**Data to process:**
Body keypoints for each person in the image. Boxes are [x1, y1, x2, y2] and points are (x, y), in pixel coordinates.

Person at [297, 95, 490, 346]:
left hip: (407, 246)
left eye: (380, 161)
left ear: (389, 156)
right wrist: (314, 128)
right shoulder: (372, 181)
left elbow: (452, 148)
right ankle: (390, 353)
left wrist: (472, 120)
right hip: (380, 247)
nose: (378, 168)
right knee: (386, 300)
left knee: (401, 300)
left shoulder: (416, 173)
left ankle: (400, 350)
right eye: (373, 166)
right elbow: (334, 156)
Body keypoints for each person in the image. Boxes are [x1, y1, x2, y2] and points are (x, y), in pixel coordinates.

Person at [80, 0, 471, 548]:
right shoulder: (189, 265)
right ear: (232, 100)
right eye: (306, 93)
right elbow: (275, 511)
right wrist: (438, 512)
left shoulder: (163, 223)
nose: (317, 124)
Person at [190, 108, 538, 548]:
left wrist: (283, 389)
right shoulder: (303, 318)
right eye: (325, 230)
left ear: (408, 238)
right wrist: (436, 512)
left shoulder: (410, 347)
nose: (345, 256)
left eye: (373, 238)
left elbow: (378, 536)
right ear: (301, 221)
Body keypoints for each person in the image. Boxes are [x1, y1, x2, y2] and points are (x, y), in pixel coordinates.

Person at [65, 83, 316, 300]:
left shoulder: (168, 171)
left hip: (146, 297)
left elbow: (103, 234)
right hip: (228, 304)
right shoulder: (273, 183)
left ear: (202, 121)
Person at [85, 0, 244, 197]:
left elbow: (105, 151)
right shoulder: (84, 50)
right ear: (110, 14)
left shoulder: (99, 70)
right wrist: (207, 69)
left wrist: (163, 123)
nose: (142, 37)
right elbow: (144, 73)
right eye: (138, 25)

* * *

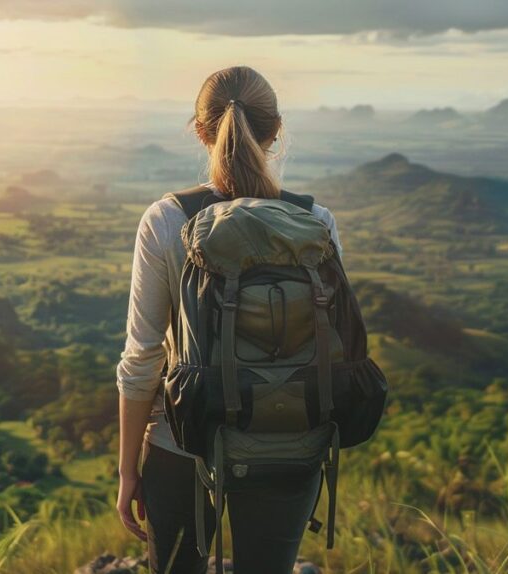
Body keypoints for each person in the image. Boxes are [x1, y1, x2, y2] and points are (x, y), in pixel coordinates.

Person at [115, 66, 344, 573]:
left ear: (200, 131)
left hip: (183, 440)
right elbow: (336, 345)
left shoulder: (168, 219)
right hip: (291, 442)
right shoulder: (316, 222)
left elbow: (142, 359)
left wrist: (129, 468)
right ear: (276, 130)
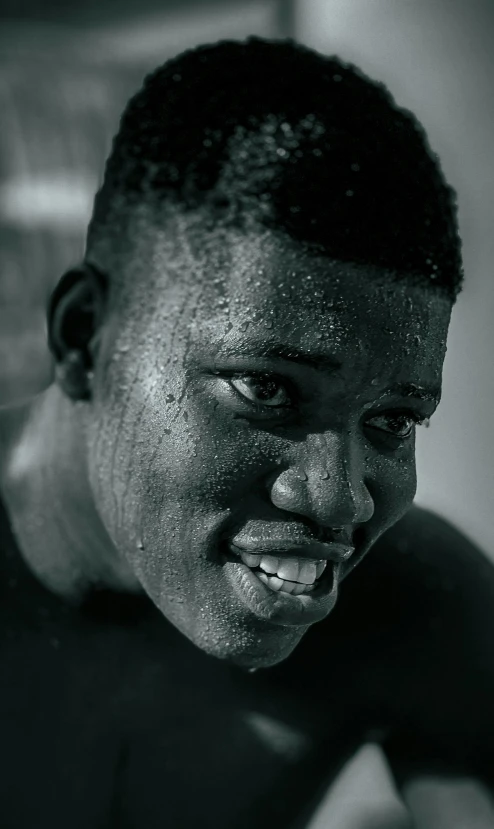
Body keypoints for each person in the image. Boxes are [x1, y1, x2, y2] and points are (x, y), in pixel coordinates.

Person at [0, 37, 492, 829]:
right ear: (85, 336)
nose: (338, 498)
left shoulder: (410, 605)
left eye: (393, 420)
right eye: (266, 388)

**Requirement:** Starting at the line that has "right elbow: (275, 511)" in the records above, restate word for word every line until the one that has "right eye: (138, 25)", and include that one as well.

**Answer area:**
right elbow: (275, 511)
right wrist: (438, 512)
left shoulder: (163, 223)
nose: (317, 124)
Person at [190, 108, 538, 548]:
left wrist: (283, 389)
right shoulder: (303, 318)
right eye: (325, 230)
left ear: (408, 238)
right wrist: (436, 512)
left shoulder: (410, 347)
nose: (345, 256)
left eye: (373, 238)
left elbow: (378, 536)
right ear: (301, 221)
Body keypoints for each person in the image. Boxes are [x1, y1, x2, y2] and points are (x, y), in pixel coordinates.

Person at [65, 83, 316, 300]:
left shoulder: (168, 171)
left hip: (146, 297)
left elbow: (103, 234)
right hip: (228, 304)
right shoulder: (273, 183)
left ear: (202, 121)
Person at [85, 0, 244, 197]:
left elbow: (105, 151)
right shoulder: (84, 50)
right ear: (110, 14)
left shoulder: (99, 70)
right wrist: (207, 69)
left wrist: (163, 123)
nose: (142, 37)
right elbow: (144, 73)
right eye: (138, 25)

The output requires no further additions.